↓↓↓
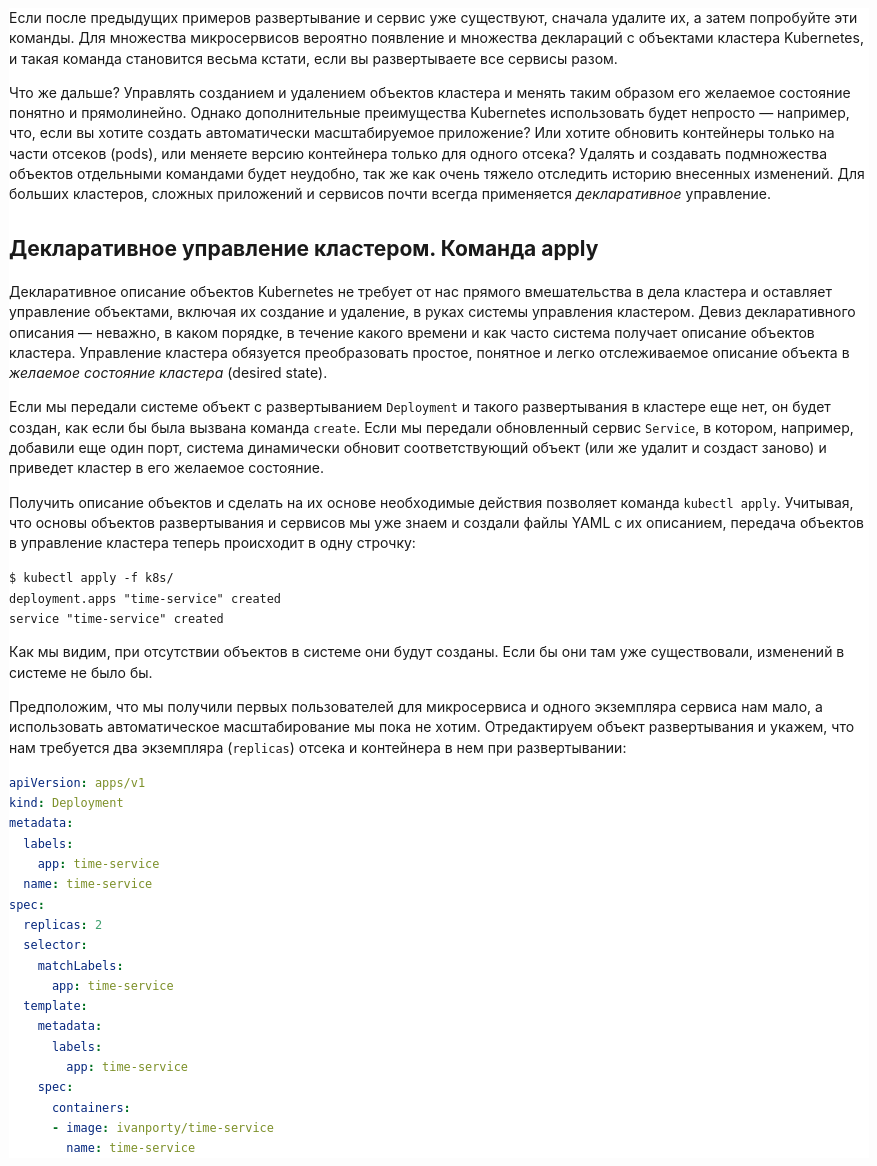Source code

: Если после предыдущих примеров развертывание и сервис уже существуют, сначала удалите их, а затем попробуйте эти команды. Для множества микросервисов вероятно появление и множества деклараций с объектами кластера Kubernetes, и такая команда становится весьма кстати, если вы развертываете все сервисы разом.

Что же дальше? Управлять созданием и удалением объектов кластера и менять таким образом его желаемое состояние понятно и прямолинейно. Однако дополнительные преимущества Kubernetes использовать будет непросто — например, что, если вы хотите создать автоматически масштабируемое приложение? Или хотите обновить контейнеры только на части отсеков (pods), или меняете версию контейнера только для одного отсека? Удалять и создавать подмножества объектов отдельными командами будет неудобно, так же как очень тяжело отследить историю внесенных изменений. Для больших кластеров, сложных приложений и сервисов почти всегда применяется *декларативное* управление.


## Декларативное управление кластером. Команда apply

Декларативное описание объектов Kubernetes не требует от нас прямого вмешательства в дела кластера и оставляет управление объектами, включая их создание и удаление, в руках системы управления кластером. Девиз декларативного описания — неважно, в каком порядке, в течение какого времени и как часто система получает описание объектов кластера. Управление кластера обязуется преобразовать простое, понятное и легко отслеживаемое описание объекта в *желаемое состояние кластера* (desired state). 

Если мы передали системе объект с развертыванием `Deployment` и такого развертывания в кластере еще нет, он будет создан, как если бы была вызвана команда `create`. Если мы передали обновленный сервис `Service`, в котором, например, добавили еще один порт, система динамически обновит соответствующий объект (или же удалит и создаст заново) и приведет кластер в его желаемое состояние.

Получить описание объектов и сделать на их основе необходимые действия позволяет команда `kubectl apply`. Учитывая, что основы объектов развертывания и сервисов мы уже знаем и создали файлы YAML с их описанием, передача объектов в управление кластера теперь происходит в одну строчку:

```console
$ kubectl apply -f k8s/
deployment.apps "time-service" created
service "time-service" created
```

Как мы видим, при отсутствии объектов в системе они будут созданы. Если бы они там уже существовали, изменений в системе не было бы.

Предположим, что мы получили первых пользователей для микросервиса и одного экземпляра сервиса нам мало, а использовать автоматическое масштабирование мы пока не хотим. Отредактируем объект развертывания и укажем, что нам требуется два экземпляра (`replicas`) отсека и контейнера в нем при развертывании:

```yaml
apiVersion: apps/v1
kind: Deployment
metadata:
  labels:
    app: time-service
  name: time-service
spec:
  replicas: 2
  selector:
    matchLabels:
      app: time-service
  template:
    metadata:
      labels:
        app: time-service
    spec:
      containers:
      - image: ivanporty/time-service
        name: time-service
```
↑↑↑
* _What needs to be done_:
Could you repeat all of the material exactly? Pictures should not be copied.

* _Output of the task_:
Source code

: Если после предыдущих примеров развертывание и сервис уже существуют, сначала удалите их, а затем попробуйте эти команды. Для множества микросервисов вероятно появление и множества деклараций с объектами кластера Kubernetes, и такая команда становится весьма кстати, если вы развертываете все сервисы разом.

Что же дальше? Управлять созданием и удалением объектов кластера и менять таким образом его желаемое состояние понятно и прямолинейно. Однако дополнительные преимущества Kubernetes использовать будет непросто — например, что, если вы хотите создать автоматически масштабируемое приложение? Или хотите обновить контейнеры только на части отсеков (pods), или меняете версию контейнера только для одного отсека? Удалять и создавать подмножества объектов отдельными командами будет неудобно, так же как очень тяжело отследить историю внесенных изменений. Для больших кластеров, сложных приложений и сервисов почти всегда применяется *декларативное* управление.


## Декларативное управление кластером. Команда apply

Декларативное описание объектов Kubernetes не требует от нас прямого вмешательства в дела кластера и оставляет управление объектами, включая их создание и удаление, в руках системы управления кластером. Девиз декларативного описания — неважно, в каком порядке, в течение какого времени и как часто система получает описание объектов кластера. Управление кластера обязуется преобразовать простое, понятное и легко отслеживаемое описание объекта в *желаемое состояние кластера* (desired state). 

Если мы передали системе объект с развертыванием `Deployment` и такого развертывания в кластере еще нет, он будет создан, как если бы была вызвана команда `create`. Если мы передали обновленный сервис `Service`, в котором, например, добавили еще один порт, система динамически обновит соответствующий объект (или же удалит и создаст заново) и приведет кластер в его желаемое состояние.

Получить описание объектов и сделать на их основе необходимые действия позволяет команда `kubectl apply`. Учитывая, что основы объектов развертывания и сервисов мы уже знаем и создали файлы YAML с их описанием, передача объектов в управление кластера теперь происходит в одну строчку:

```console
$ kubectl apply -f k8s/
deployment.apps "time-service" created
service "time-service" created
```

Как мы видим, при отсутствии объектов в системе они будут созданы. Если бы они там уже существовали, изменений в системе не было бы.

Предположим, что мы получили первых пользователей для микросервиса и одного экземпляра сервиса нам мало, а использовать автоматическое масштабирование мы пока не хотим. Отредактируем объект развертывания и укажем, что нам требуется два экземпляра (`replicas`) отсека и контейнера в нем при развертывании:

```yaml
apiVersion: apps/v1
kind: Deployment
metadata:
  labels:
    app: time-service
  name: time-service
spec:
  replicas: 2
  selector:
    matchLabels:
      app: time-service
  template:
    metadata:
      labels:
        app: time-service
    spec:
      containers:
      - image: ivanporty/time-service
        name: time-service
```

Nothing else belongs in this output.